E’ il fenomeno dei “lavoratori poveri”. Naturalmente l’effetto di salari minimi
troppo alti può creare svantaggi per i lavoratori meno qualificati; senza
esagerare invece si trova ad avere un effetto alto sull’ineguaglianza e basso
sulla disoccupazione. L’autore propone la regola che vede un punto ottimale
quando accede al salario minimo non più del 4% della popolazione lavorativa. Secondo
la sua analisi, invece, il modello non regolato (cioè quello dell’Asta
Standard) non è una corretta rappresentazione del mercato del lavoro,
essenzialmente perché tutti i lavoratori e tutti i potenziali datori di lavoro
non sono presenti contemporaneamente
in un sol luogo (come in un’Asta), inoltre non c’è alcun “banditore”. Imprese e
lavoratori nella pratica, invece, negoziano tra loro secondo il modello
incrementale. L’apparato teorico “dell’Asta” (impostato da Pissarides nel 1990,
e da Burdett e Mortensen nel 1988) presupponeva un intervento divino che
garantisse che il risultato delle contrattazioni uno-ad-uno sia sempre anche l’ottimo
sociale.
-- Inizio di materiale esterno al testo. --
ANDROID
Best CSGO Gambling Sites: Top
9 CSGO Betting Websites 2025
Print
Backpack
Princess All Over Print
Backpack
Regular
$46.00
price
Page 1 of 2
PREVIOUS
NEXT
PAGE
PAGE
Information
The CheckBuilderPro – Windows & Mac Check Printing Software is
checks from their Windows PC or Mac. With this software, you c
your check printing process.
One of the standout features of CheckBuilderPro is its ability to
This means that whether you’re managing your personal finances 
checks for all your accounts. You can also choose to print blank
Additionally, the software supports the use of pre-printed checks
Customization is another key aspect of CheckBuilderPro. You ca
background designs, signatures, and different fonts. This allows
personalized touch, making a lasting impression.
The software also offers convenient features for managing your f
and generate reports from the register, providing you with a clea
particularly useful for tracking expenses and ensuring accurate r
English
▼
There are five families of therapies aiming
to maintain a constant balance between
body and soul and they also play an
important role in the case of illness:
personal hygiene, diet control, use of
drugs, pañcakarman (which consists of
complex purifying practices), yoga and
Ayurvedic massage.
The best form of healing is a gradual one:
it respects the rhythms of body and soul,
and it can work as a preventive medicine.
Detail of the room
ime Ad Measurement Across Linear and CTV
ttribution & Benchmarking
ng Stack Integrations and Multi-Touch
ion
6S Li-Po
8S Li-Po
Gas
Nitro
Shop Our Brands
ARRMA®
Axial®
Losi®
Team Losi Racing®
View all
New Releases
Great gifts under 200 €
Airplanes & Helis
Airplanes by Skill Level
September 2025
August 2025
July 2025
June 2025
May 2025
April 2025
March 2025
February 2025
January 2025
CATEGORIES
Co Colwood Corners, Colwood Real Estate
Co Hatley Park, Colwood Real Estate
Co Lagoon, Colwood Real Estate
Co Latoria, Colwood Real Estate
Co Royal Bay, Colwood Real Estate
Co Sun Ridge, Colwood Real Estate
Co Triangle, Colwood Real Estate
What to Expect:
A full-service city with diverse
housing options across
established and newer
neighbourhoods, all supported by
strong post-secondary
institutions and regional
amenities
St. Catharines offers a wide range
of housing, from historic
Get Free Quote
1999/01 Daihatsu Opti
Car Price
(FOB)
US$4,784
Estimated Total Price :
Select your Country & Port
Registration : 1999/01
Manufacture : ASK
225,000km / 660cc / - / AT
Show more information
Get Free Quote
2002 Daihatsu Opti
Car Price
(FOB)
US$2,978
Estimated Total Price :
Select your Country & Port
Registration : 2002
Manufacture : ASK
La realtà è diversa, le imprese hanno un grande potere contrattuale e
questo distorce il risultato delle contrattazioni lontano dall’ottimo sociale. Provoca
distruzione di esperienza, di competenza, accumulo di potere. Secondo l’autore
la liberalizzazione potrebbe essere andata oltre il segno e aver raggiunto un
punto in cui crea più svantaggi che vantaggi.